A estreia de Sharon Van Etten em Portugal chega depois do lançamento de três discos de estúdio. No entanto, este momento acarreta um enorme trunfo, baseado no facto de Tramp ser um álbum majestoso de uma das grandes compositoras da actualidade.

Contudo, não foi apenas apoiado neste factor que residiu o sucesso da principiante em concertos no nosso país. A conjugação música, discurso e personalidade conferiram às suas composições e presença uma beleza pouco dada à superficialidade. A americana emana um registo singelo, por vezes parecendo quase frágil, que a torna encantadora. Como tal, no Lux não esteve apenas presente a sua música, mas também a simpatia, a simplicidade e uma arrebatadora timidez, o que conferiu uma conquista ainda mais facilitada.

Em palco sentiu-se que Sharon e a sua banda se encontram na melhor forma. Tudo corre na perfeição e, desta forma, a boa disposição e os sorrisos fáceis denotam esse factor, que acabam por ser transponíveis de forma preponderante para a forma como tocam. Assim, o ataque a ‘All I Can’, ‘Warsaw’ e ‘Save Yourself’ é feito de uma maneira natural e, desde cedo, se percebe que não se pode esperar uma banda com um sentimento latente de frete. Todos se disponibilizam para conquistar, notando-se prazer na voz de Sharon, e uma transmissão imediata para quem a ouve, não se coibindo de trocar constantes palavras com elementos do público.

Desta forma, quando em muitas ocasiões se discute se é ou não importante a comunhão do artista com a sua plateia, através da música, mas também através da comunicação extra musical,Sharon Van Etten demonstrou que sem essa característica o sucesso não teria sido tão largo.
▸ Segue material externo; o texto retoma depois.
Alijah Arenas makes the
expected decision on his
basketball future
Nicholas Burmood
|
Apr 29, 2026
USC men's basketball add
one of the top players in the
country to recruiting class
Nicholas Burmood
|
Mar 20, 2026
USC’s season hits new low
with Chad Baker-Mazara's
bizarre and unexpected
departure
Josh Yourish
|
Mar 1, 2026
Da nascida em New Jersey comprovou-se a naturalidade, uma postura energética, a par de uma voz ora doce e terna, ora um pouco mais áspera, não se assinalando uma estrutura vocal linear, sendo esse um dos grandes louvores que lhe podem ser endereçados.

Jogando entre Epic e Tramp, tocados praticamente na íntegra, transpareceu a sensação de como é belo que alguém que canta sobre desencantos, consiga encantar; que alguém que explore a tristeza e os insucessos da vida, consiga conferir felicidade. Sharon Van Etten criou algo prodigioso: fazer com que as suas canções e a sua mensagem consigam despertar sentimentos contrastantes, um pouco à imagem da sua voz que caminha para lugares e tons tão díspares.

Depois de se encontrar sozinha em palco para a interpretação de ‘Solo’, o regresso da banda faz-se com ‘Don´t Do It’, sucedendo-se o percurso pelo último longa-duração, através de ‘Serpents’,’ Ask’ou ‘I´m Wrong’, nas quais a união de vozes com Heather Broderick se torna preponderante e primorosa, assistindo-se a uma troca de cadências e tons de voz opostos, mas totalmente integrados e nada dissonantes.

Antes do abandono e falhando o que estava delineado, acede ao pedido para um regresso a ‘One Day’, tema de Epic, encetando novamente a componente de tertúlia no seu espectáculo. A partilha da sua intimidade e da sua esfera pessoal é tão apaixonada que se torna difícil não se sentir um aconchego e uma apropriação dos seus dramas. Quando inquire se haveria espaço para mais dois temas, a verdade é que por todos os que estavam presentes, existiria disponibilidade para a ouvir por quanto mais tempo desejasse.